### TEXT SHOWN

================

Aptamer-conjugated magnetic nanoparticles for the efficient capture of cancer biomarker proteins

Abstract

Breast cancer tests are costly, requiring specialized instruments and highly trained operators. Serum protein biomarkers are ideal targets for the development of low cost and non-invasive point-of-care (POC) diagnostic assays such as the lateral flow immunoassay (LFIA). However, these proteins are often present at very low levels relative to other serum proteins, making it very difficult to detect the presence of the cancer biomarker proteins. There is, therefore, a need to improve the sensitivity of LFIAs. In this study, we demonstrate the functionalization of iron oxide magnetic nanoparticles using l-cysteine and conjugated to streptavidin. The functionalized MNPs-streptavidin was in turn conjugated to biotin containing an aptamer with specificity to a breast cancer biomarker protein. The complex was used to isolate MUC 1 proteins from lysates extracted from MCF-7 cells. Characterization was done to ascertain the changes in morphology before and after conjugation of the molecules to the MNPs using high-resolution transmission electron microscopy (HRTEM), Fourier transform infrared spectroscopy (FTIR), superconducting quantum interference device (SQUID), QUBIT fluorimeter and Matrix-assisted laser desorption ionization/time-of-flight mass spectrometry (MALDI-TOF-MS). The XRD pattern matched JCPDS no.00-039-1346 suggesting that the iron oxide synthesized is maghemite (α-Fe2O3). We quantified the isolated proteins using Qubit fluorimeter and identified them using MALDI-TOF-MS. The concentration of isolated proteins that were isolated from 6 µL of lysate and dispersed in 20 µL of PBS was determined to be 15.63 µg/mL. The concentration was determined after 3 cycles of thorough washing. The application of these MNPs in the design of LFIAs can significantly increase the sensitivity of these diagnostic devices.

================

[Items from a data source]
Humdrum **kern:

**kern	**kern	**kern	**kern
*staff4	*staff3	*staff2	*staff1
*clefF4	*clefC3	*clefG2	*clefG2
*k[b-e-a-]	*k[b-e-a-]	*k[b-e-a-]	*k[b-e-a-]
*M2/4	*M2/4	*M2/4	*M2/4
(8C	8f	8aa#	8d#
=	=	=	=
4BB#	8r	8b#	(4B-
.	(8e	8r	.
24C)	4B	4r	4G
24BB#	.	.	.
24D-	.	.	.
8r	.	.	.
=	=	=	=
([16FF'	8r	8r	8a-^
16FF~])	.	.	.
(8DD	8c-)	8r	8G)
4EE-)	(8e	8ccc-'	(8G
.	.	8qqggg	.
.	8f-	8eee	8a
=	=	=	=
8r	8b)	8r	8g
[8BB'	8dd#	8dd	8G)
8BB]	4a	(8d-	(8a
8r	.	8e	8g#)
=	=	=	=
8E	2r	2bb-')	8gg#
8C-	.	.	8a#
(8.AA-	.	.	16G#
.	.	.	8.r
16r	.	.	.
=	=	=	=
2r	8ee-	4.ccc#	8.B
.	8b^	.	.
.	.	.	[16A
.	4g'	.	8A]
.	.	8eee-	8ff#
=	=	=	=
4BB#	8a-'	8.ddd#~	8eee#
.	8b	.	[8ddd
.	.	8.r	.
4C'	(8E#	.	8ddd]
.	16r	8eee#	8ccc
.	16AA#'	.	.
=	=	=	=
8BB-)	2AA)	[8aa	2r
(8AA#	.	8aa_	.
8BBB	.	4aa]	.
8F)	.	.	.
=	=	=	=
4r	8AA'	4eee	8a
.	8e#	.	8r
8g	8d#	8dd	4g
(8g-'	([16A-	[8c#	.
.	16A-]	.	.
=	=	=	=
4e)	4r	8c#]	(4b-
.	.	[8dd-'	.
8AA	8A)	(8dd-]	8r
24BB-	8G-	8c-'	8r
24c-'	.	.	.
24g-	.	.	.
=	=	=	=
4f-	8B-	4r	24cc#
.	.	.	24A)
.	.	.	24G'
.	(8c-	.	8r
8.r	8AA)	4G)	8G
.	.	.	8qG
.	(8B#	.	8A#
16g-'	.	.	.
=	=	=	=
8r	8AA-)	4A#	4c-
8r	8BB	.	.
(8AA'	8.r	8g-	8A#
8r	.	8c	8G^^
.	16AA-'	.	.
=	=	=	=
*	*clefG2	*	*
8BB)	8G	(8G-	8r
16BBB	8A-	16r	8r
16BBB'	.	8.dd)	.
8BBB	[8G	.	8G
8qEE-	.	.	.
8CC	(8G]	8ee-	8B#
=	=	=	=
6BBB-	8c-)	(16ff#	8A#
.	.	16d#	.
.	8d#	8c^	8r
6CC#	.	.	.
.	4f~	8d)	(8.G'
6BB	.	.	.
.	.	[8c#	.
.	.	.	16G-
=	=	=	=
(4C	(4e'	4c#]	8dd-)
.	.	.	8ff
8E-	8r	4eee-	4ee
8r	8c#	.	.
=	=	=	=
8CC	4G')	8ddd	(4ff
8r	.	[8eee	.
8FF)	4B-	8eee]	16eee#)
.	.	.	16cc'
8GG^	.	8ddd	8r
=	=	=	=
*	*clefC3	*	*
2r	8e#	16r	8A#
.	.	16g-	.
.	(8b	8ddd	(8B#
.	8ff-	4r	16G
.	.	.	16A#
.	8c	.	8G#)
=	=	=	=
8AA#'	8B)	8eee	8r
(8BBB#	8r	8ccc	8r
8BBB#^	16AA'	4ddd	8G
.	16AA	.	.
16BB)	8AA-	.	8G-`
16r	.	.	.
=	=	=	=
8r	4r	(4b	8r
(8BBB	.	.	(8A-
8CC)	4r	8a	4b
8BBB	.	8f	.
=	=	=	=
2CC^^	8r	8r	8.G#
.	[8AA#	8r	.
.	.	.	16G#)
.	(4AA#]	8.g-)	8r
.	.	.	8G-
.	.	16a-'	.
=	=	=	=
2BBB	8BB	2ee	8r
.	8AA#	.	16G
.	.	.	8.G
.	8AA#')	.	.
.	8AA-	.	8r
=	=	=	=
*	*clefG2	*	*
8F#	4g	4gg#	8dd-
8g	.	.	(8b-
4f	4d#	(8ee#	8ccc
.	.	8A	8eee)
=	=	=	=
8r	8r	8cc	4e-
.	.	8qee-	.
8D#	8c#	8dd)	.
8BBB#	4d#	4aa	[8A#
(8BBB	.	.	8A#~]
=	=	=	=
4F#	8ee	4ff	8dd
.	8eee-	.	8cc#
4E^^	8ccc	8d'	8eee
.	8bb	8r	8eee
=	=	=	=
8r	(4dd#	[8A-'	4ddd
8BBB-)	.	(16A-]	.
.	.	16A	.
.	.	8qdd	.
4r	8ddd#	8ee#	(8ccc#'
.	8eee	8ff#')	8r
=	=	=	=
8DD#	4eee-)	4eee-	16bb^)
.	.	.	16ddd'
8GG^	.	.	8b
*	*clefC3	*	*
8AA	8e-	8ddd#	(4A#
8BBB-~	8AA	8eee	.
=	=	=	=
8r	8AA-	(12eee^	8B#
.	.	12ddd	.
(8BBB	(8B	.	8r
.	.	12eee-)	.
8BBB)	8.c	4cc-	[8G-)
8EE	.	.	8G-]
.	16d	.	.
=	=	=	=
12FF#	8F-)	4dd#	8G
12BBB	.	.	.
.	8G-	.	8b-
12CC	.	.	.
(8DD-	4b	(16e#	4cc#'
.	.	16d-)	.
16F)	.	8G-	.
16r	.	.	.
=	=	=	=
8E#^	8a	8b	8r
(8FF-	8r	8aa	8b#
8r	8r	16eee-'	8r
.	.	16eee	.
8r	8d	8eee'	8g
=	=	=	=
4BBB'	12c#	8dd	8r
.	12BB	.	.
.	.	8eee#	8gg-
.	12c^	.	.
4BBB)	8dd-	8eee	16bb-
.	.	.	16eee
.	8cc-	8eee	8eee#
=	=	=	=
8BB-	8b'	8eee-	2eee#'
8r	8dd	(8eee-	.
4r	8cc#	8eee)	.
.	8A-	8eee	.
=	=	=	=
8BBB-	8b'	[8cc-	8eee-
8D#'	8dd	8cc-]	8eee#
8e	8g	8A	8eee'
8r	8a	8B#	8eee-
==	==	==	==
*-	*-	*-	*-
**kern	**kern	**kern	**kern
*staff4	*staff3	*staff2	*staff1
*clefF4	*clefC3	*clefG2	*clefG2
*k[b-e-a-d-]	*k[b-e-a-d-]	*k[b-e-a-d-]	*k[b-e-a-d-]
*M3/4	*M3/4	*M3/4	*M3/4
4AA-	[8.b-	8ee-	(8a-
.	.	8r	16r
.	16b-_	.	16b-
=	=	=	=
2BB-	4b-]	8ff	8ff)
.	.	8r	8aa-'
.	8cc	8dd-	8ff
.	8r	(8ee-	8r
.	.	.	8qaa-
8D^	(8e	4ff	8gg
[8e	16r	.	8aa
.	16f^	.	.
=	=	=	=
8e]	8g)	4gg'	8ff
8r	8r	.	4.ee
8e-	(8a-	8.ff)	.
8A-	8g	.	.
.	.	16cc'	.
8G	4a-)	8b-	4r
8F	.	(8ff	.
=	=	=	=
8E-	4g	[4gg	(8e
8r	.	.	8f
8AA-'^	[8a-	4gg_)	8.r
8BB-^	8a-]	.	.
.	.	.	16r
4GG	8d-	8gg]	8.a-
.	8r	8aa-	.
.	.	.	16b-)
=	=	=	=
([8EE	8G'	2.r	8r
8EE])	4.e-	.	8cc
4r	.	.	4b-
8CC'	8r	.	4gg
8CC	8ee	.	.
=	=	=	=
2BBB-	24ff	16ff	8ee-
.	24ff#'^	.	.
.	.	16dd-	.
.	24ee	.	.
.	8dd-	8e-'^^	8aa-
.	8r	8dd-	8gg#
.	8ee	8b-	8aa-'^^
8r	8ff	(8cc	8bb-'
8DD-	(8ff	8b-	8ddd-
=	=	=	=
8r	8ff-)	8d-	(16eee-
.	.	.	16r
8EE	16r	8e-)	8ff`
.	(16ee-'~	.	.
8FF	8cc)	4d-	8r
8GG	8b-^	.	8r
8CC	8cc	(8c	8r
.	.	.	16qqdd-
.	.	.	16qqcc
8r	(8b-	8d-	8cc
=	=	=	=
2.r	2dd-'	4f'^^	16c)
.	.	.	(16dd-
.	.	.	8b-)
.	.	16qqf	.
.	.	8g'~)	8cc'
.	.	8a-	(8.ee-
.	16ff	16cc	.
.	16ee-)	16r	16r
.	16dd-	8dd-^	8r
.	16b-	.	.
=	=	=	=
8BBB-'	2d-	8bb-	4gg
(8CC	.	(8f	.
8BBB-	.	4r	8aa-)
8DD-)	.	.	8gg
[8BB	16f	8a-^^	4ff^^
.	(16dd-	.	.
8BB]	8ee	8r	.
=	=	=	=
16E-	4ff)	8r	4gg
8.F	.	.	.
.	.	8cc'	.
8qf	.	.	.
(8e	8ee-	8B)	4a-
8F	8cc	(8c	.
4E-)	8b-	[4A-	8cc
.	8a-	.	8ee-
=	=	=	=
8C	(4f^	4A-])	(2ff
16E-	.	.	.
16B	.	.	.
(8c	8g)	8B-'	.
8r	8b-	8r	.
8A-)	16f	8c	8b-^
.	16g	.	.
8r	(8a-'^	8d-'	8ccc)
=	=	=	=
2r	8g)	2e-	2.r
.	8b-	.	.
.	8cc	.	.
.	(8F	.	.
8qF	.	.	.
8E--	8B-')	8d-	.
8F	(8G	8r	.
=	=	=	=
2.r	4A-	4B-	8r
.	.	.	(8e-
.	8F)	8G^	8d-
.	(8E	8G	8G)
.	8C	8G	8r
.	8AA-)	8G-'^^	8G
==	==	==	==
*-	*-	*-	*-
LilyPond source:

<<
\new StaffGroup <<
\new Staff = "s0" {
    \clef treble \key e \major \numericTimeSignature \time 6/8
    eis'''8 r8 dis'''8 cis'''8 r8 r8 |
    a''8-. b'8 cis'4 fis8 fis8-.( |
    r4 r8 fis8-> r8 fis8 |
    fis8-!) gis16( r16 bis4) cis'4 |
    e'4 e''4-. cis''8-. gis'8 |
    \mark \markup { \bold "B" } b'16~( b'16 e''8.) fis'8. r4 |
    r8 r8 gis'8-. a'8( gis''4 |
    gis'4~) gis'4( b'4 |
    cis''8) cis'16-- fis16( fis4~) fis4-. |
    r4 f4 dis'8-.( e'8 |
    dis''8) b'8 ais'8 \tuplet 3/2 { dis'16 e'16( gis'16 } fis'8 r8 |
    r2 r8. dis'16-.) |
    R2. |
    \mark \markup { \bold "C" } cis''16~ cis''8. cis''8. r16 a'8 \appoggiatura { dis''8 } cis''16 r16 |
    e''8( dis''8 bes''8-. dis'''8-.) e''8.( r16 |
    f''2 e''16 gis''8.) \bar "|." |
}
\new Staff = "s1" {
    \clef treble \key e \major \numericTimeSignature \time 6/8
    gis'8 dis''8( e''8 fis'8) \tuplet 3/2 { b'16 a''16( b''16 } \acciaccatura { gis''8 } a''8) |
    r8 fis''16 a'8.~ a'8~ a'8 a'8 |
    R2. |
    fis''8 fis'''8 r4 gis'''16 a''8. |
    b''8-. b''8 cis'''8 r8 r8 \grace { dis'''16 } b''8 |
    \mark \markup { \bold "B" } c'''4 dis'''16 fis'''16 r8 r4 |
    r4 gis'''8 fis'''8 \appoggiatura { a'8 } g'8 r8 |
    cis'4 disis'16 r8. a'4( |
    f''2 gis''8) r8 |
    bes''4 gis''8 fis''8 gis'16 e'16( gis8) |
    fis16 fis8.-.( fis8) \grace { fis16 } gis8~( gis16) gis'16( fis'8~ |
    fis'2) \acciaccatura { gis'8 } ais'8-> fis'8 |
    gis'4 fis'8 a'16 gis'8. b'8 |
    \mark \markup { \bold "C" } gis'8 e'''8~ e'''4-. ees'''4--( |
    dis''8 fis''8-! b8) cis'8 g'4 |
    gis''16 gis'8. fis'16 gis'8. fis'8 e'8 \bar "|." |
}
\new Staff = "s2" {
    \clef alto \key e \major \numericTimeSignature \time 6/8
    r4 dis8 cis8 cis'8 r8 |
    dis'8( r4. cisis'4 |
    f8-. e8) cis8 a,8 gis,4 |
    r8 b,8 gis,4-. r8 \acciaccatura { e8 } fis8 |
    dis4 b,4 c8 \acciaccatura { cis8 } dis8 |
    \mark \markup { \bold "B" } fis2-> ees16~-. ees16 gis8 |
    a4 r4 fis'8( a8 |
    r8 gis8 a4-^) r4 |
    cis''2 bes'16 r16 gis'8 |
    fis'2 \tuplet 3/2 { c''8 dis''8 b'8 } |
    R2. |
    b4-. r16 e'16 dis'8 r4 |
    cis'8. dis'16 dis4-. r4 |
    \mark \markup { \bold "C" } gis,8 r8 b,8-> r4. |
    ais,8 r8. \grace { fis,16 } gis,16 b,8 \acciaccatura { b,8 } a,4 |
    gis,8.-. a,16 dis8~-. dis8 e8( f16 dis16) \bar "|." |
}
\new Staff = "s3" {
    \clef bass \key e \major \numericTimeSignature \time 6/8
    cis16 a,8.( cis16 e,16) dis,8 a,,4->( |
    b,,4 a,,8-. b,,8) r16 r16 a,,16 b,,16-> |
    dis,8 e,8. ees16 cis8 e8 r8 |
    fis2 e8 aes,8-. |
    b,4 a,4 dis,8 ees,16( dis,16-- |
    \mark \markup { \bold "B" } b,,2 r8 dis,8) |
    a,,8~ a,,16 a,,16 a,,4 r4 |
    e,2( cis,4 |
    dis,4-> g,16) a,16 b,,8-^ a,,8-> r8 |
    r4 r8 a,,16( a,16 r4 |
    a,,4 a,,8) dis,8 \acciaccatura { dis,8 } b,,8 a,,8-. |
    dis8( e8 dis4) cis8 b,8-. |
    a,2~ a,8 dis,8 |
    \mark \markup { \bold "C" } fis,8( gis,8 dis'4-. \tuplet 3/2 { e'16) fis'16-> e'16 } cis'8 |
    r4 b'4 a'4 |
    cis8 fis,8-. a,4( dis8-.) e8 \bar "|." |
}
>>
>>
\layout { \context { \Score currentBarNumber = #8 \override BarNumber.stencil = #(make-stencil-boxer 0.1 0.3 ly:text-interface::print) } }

================

### EXERCISE
According to the abstract on aptamer-conjugated magnetic nanoparticles, what was the measured concentration of the proteins isolated from 6 µL of lysate and dispersed in 20 µL of PBS?

### PROBLEM SOLUTION
15.63 µg/mL